Any TV show you’ve seen featuring a servant or farmer will have included a mangled attempt at a Bristol accent, probably by someone trained at RADA. Why not hear it done properly by the real deal? Expect to be called “my cocker sparrow” or “my luvver” in shops, and make sure you say “cheers drive” when you get off the bus. Brizzle is a cracking city break – here’s the skinny from a purebred Bristolian.
1. The green stuff
Bristol’s really green. And I’m not talking about skunk (although the Daily Mash did once claim that a “fog” enveloping Bristol had a strong aroma of cannabis). Bristol is the European Green Capital for 2015, so it’s the perfect place to get some good West Country air in your clogged lungs as you walk along the Avon or through great swathes of parks and forests.
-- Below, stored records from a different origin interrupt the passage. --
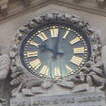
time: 10:02
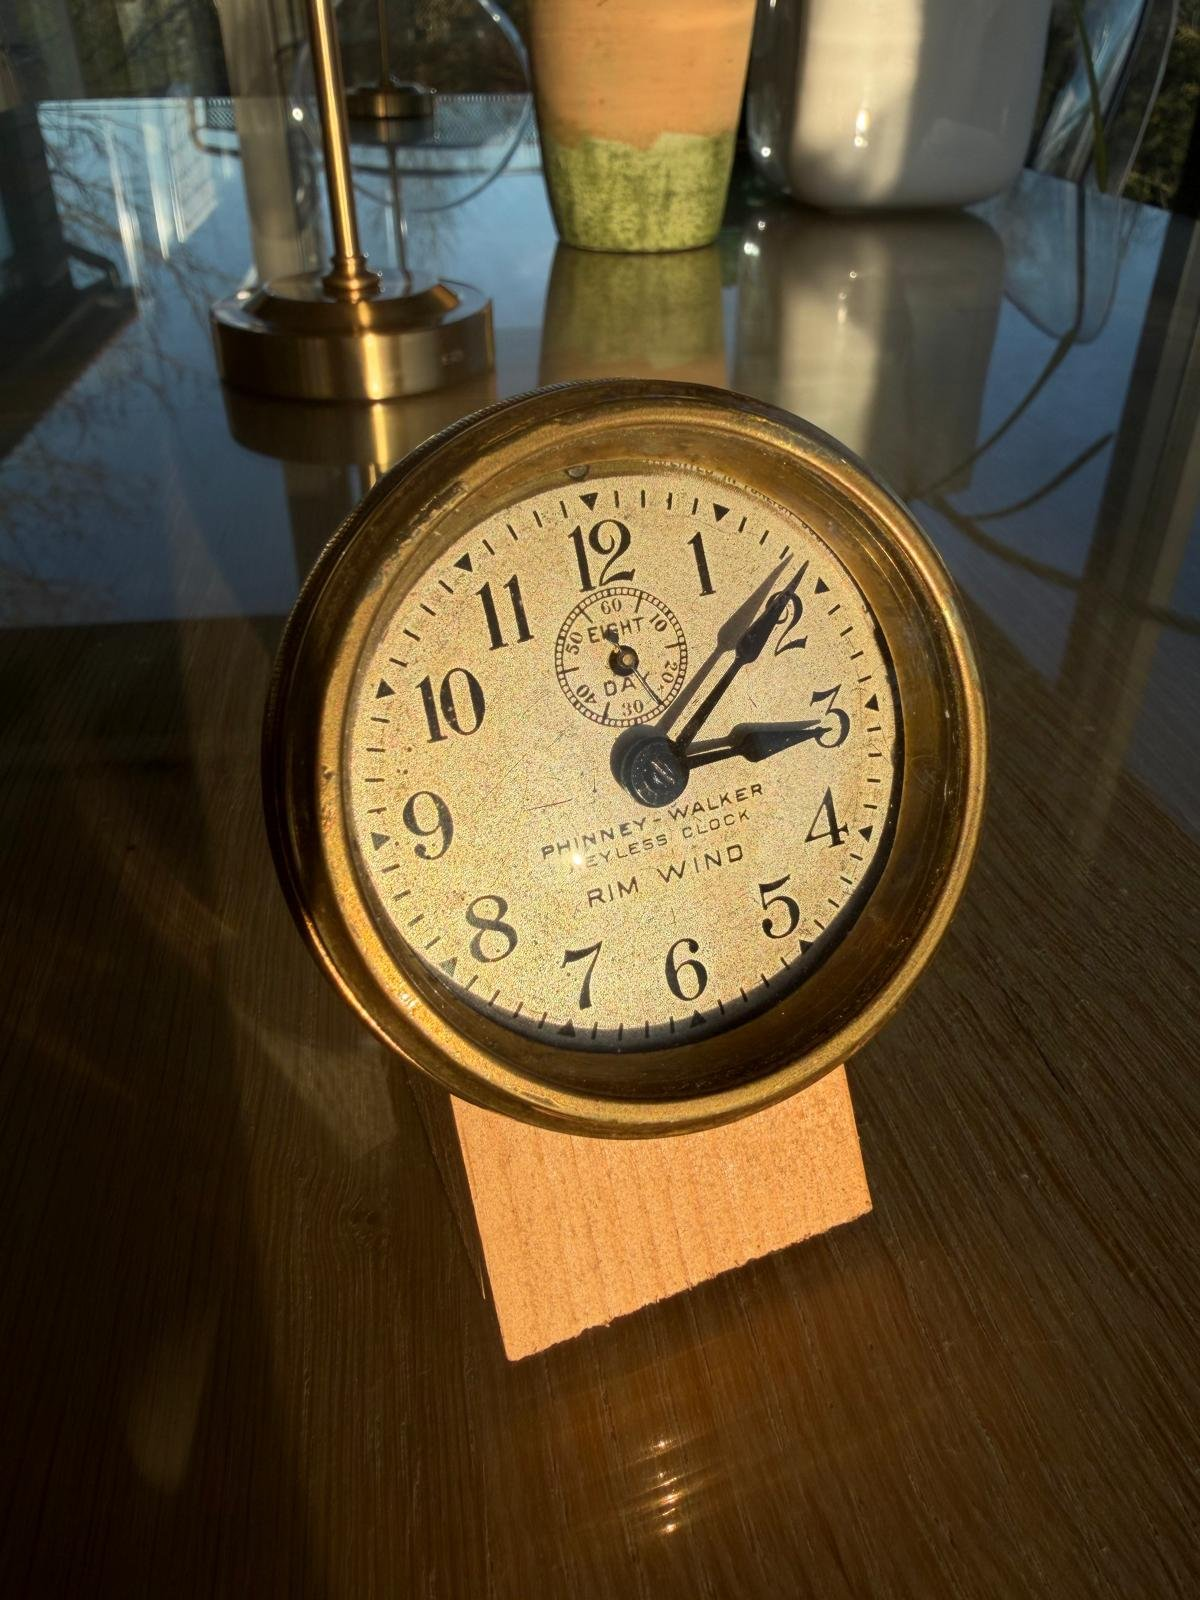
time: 3:08
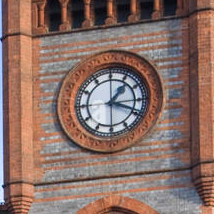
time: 1:18
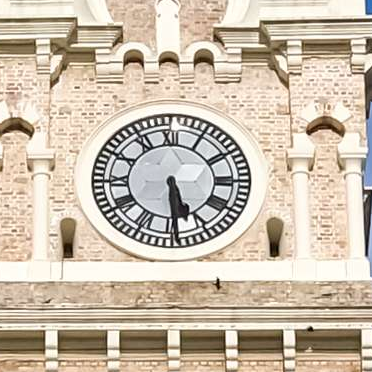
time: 5:29
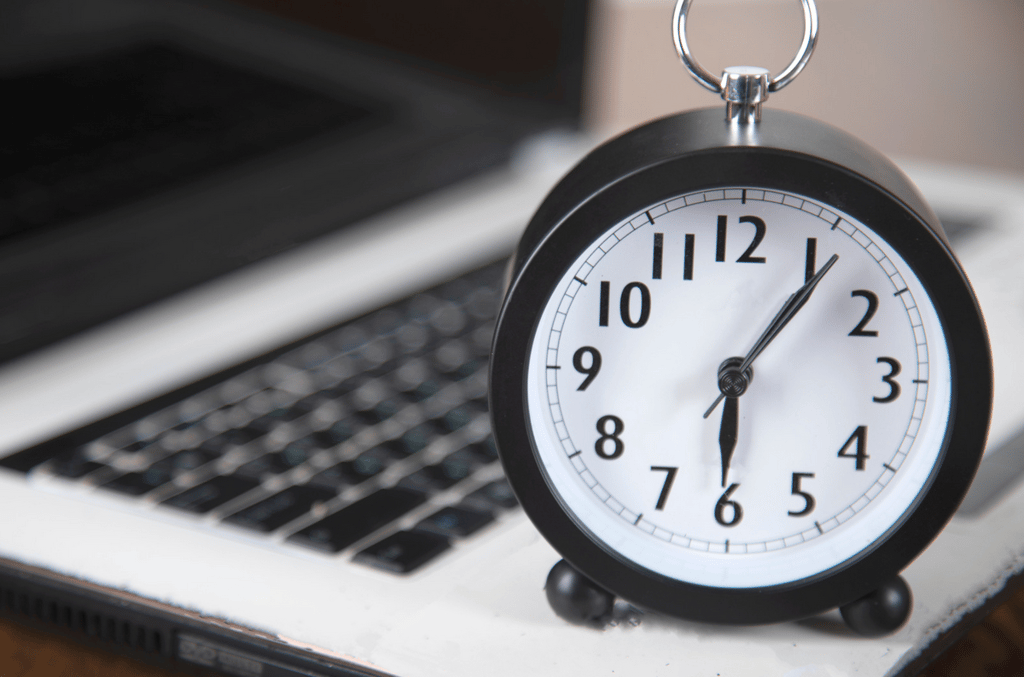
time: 6:06
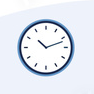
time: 10:11
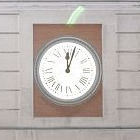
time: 12:03
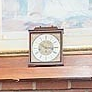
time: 10:15
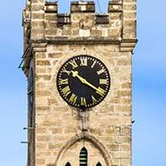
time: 10:20
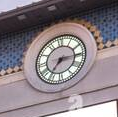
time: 7:15
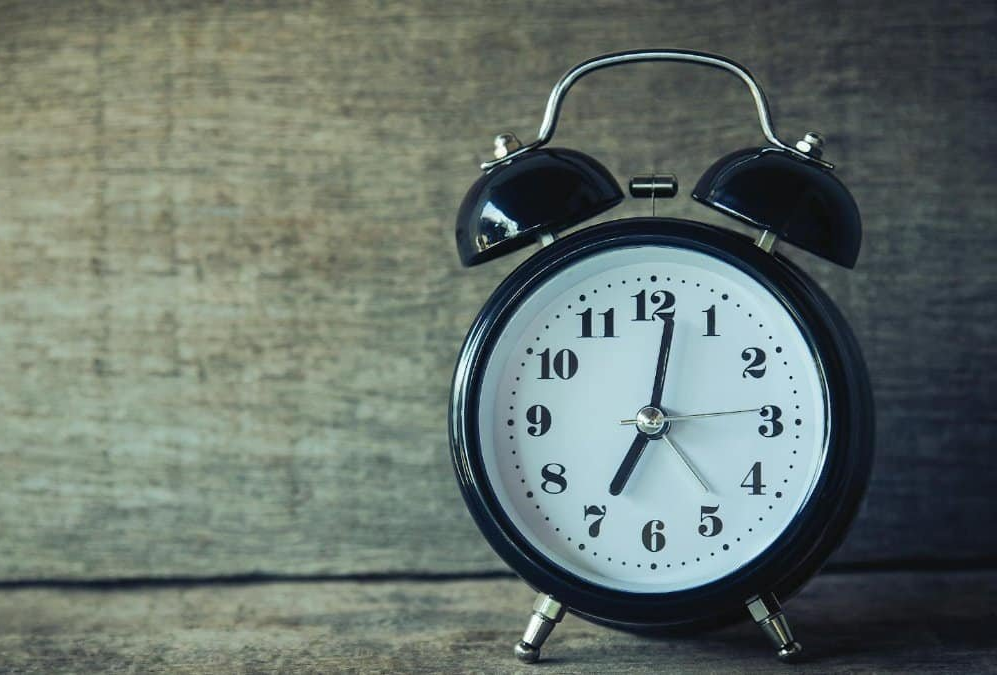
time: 7:01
Walk across the Clifton Suspension Bridge from the massive open green space that is the Downs to the rolling Ashton Court estate, checking out the amazing views along the river.
2. On your bike
You don’t actually feel like you are taking your arse in your hands when cycling in Bristol because it’s the UK’s first cycling city, and one of Europe’s most bike-friendly destinations. Bristolians love a good ride and, with plenty of bike hire programs like Cycle The City, there’s no excuse not to get in the saddle. Choose from hangover-busting riverside trails, city-centre cycle lanes and exhilarating, mud-splattered fun on purpose-built woodland tracks.
3. Drink up thy zider
Every Bristolian teenager cut their drinking teeth on scrumpy, said to be made with the rat-infested water from the Avon. Nowadays there’s loads of much better cider options at places like the Bristol Cider Shop, the Coronation Tap in Clifton and the floating boat-pub The Apple.
4. Vintage shopping
St Nicholas Market, a Grade I listed building, was built in 1741 and is the last 18th-century building of its kind. The Rolling Stones played here in the 60s, and you’ll still find plenty of brown sugar (sorry) at coffee vendors dotted throughout. There are different markets on different days, ranging from organic food to gifts, and in the adjoining Glass Arcade you’ll find food from around the world. The whole area is a cosy and charming Dickensian time warp where the hours will fly by.
5. Cave paintings
The vibrant Stokes Croft is the most cohesively graffitied spot in Bristol, including some vintage stencils from Bristol native Banksy. Real fans might also want to get to the suburb of Bedminster (known as Bemmy to the locals) to visit North Street’s Upfest urban art gallery. If you fancy seeing what else the local creatives are making, head to Park Street – which was shortlisted for the Great British High Street Award in 2014 – for an array of indie shops.